Северцев почесал затылок.
– Нет… хотя до сих пор не верится, что это все не сон.
– Стартуем – поверится, – рассмеялся геолог.
4
Старт «Грызуна» снимали телекамеры в ангаре и передавали экипажу, так что Северцеву удалось не только почувствовать его внутри подземохода, но и посмотреть со стороны. Правда, ничего особо впечатляющего он не увидел. Всё же подземоход стартовал не вверх, а вниз, и его ракетный двигатель включился лишь в тот момент, когда он погрузился в пол ангара и опустился под землю на глубину в полсотни метров.
Вакуумный бур работал практически бесшумно, поэтому внутри подземохода тоже было тихо. Те же, кто наблюдал за стартом издали, могли слышать лишь свистящий шорох и редкие скрипы, постепенно стихающие по мере удаления огромной машины. Вскоре передача с поверхности земли прекратилась, экраны в отсеках переключились на передачу изображения от локатора и боковых телекамер – через компьютер, синтезирующий видеокартинку таким образом, чтобы экипажу были видны все трещинки и пустоты в породах, а также сами породы, да ещё в объеме, и Северцев, затаив дыхание, сосредоточился на экране локатора и на своей аппаратуре, в которую входили фото– и кинокамеры, датчики подземных звуков, излучений и температур. Вопреки ожиданию, температура по мере погружения «Грызуна» в недра Земли росла медленно, и на глубине ста метров она составляла всего двадцать шесть градусов по Цельсию.
– Интересно, мы туда же вернёмся, откуда стартовали? – вспомнил он вопрос, который хотел задать ещё во время знакомства с подземоходом.

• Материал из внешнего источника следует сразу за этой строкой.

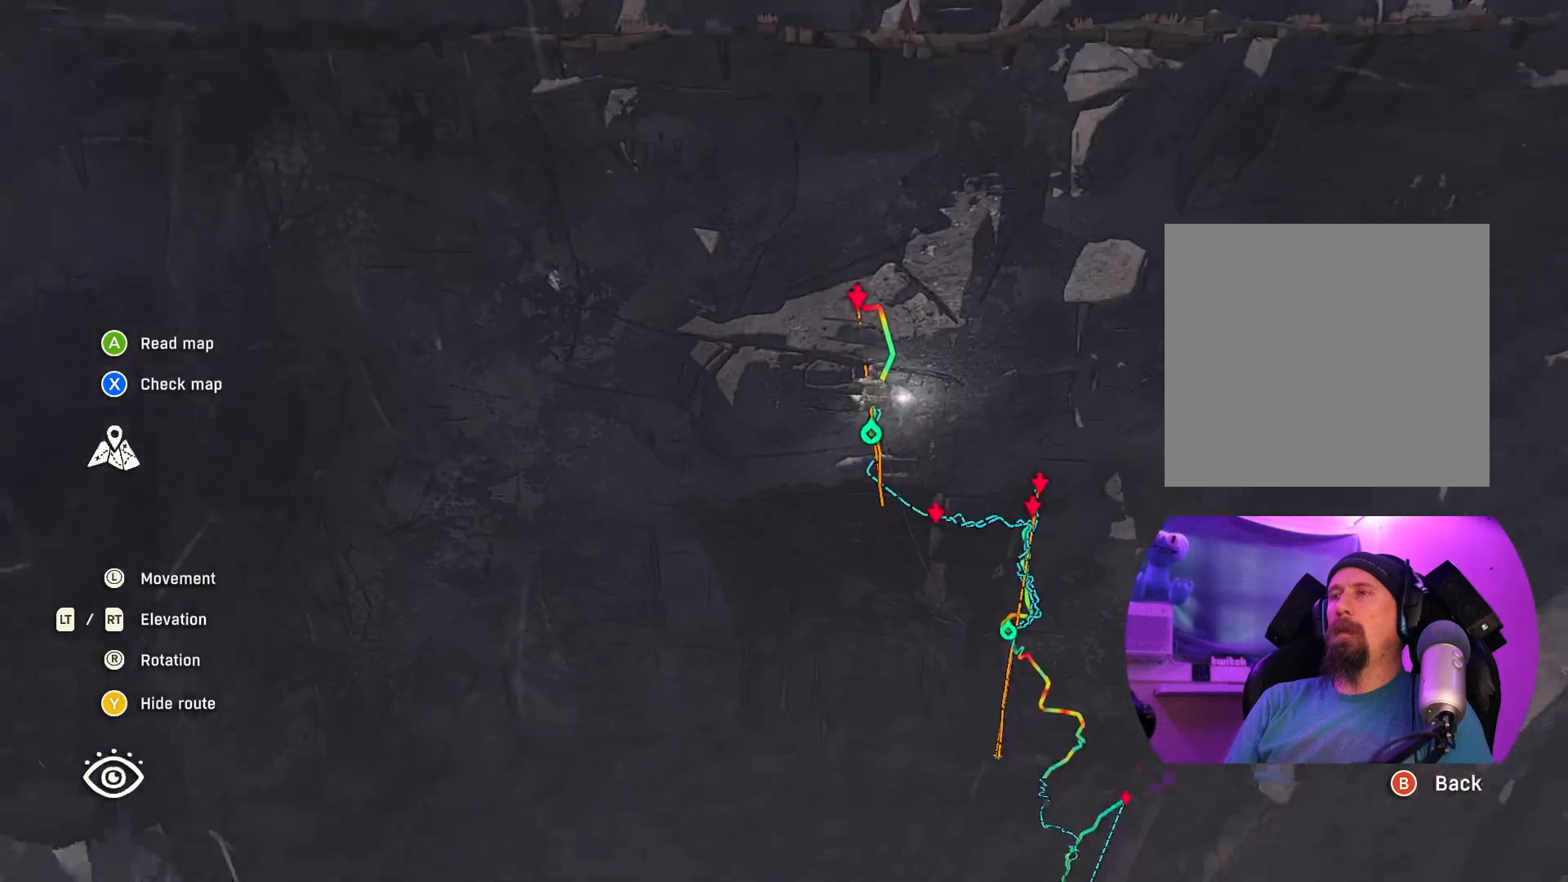
{"dt_ms": 500, "buttons": [], "left_stick": "up", "right_stick": "center", "events": [[117, "right_stick", "center"], [200, "left_stick", "up-right"], [483, "left_stick", "up"]]}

– Нет, развалим к чёрту ангар, – ответил Вадим, занятый работой со своим научным хозяйством; в отсеке их было всего двое. – «Грызун» возвращается на полигон, поближе к ангару, а потом его доставляют на базу на специальной платформе.
– Здорово! – сказал Северцев, не вдумываясь в ответ геолога. Эмоции перехлёстывали через край, нервная система «дымилась», о таком путешествии он и не мечтал, и в голове мысли не задерживались.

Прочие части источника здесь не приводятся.